Dr Lauren Juyia
Photo by Survivornet

Doctor Diagnoses Her Own Stage 4 Colon Cancer: Shares Crucial Warning Signs

Dr. Lauren Juyia, a Florida-based gynecologist, discovered her own stage 4 colon cancer at age 37, a diagnosis that came about through her awareness of subtle but serious symptoms. She is now committed to raising awareness about these early signs to help others identify the disease sooner.

In August 2022, Dr. Juyia noticed she was experiencing unusual fatigue, which she initially dismissed as a typical life stressor. However, it was the accompanying sense of “pelvic heaviness” that triggered her professional instincts. This sensation intensified to the point where she felt a “pelvic mass,” prompting her to undergo an ultrasound. The results revealed significantly enlarged masses near her ovary.
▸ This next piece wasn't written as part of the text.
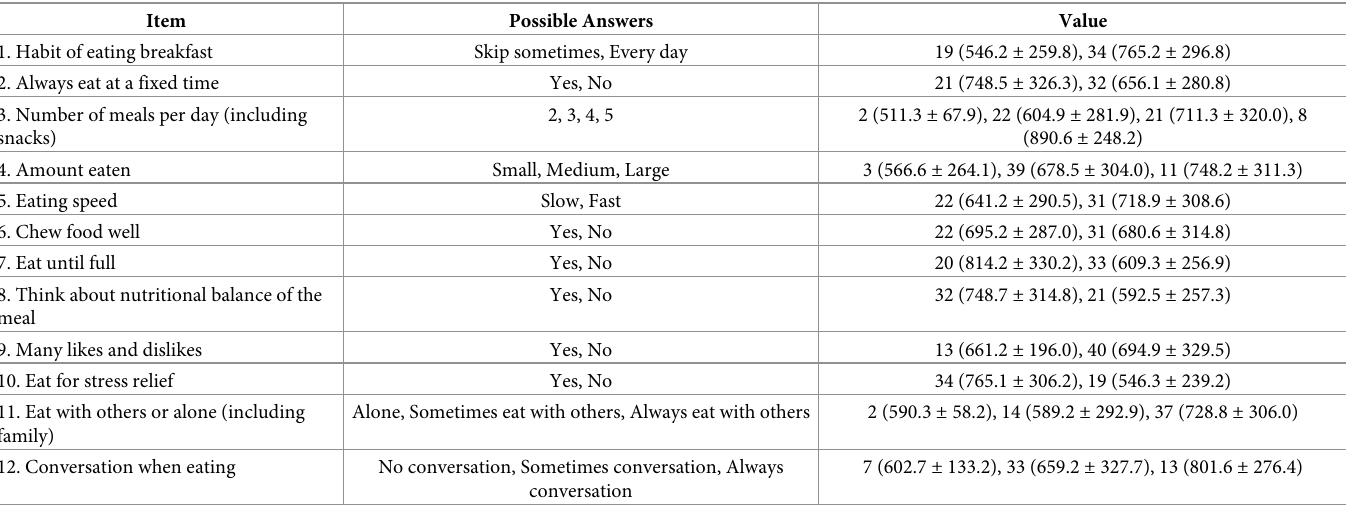
Table 2. Questionnaire items and answers.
“Having a background in obstetrics, we describe size by weeks of pregnancy and so I was like, ‘Oh my god, I have a 16-week-size mass,'” Dr. Juyia told Good Morning America. Her medical experience led her to suspect the worst, though she initially thought it might be ovarian cancer due to the location of the tumors.
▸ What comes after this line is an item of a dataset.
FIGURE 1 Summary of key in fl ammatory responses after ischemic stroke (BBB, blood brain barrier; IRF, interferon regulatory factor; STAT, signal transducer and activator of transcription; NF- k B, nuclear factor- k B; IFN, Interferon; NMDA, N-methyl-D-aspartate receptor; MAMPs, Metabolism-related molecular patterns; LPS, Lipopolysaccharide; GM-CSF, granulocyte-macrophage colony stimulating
By September 2022, Dr. Juyia was in surgery to remove the masses that had aggressively spread to various organs including her ovaries, uterus, and appendix. Despite the rapid growth of the tumors, her symptoms remained mild; the predominant signs were pelvic heaviness and persistent fatigue.

“I was a little tired in the afternoon for about two months previous to this and as a mum with two little kids – I had been recently nursing them, they were still waking up in the night, I work full time – I didn’t think anything of saying, ‘Oh, I think I need a tea in the afternoon,'” she explained. This mild symptomatology is particularly deceptive, potentially leading younger individuals to overlook early warning signs.

After her surgeries and six months of chemotherapy, during which she continued working — finding solace and distraction in her professional duties — Dr. Juyia was declared free of active disease in March of the previous year. She stresses the importance of being vigilant about body changes and symptoms like fatigue and pelvic heaviness, particularly in younger populations who are below the typical screening age.

In the UK, bowel cancer screening is generally available for individuals aged 60 to 74, with plans to lower this to 50. In the US, the screening age starts at 45. Dr. Juyia urges those younger than the screening threshold to pay close attention to their bodies. “People that are younger than the screening age should still be paying attention to our symptoms because we’re not eligible for screening usually,” she said, emphasizing the importance of not dismissing potential warning signs just because one is young and seemingly healthy.

Dr. Juyia’s personal battle and professional perspective highlight a critical message: awareness and early detection can be life-saving, even when symptoms seem mild or commonplace.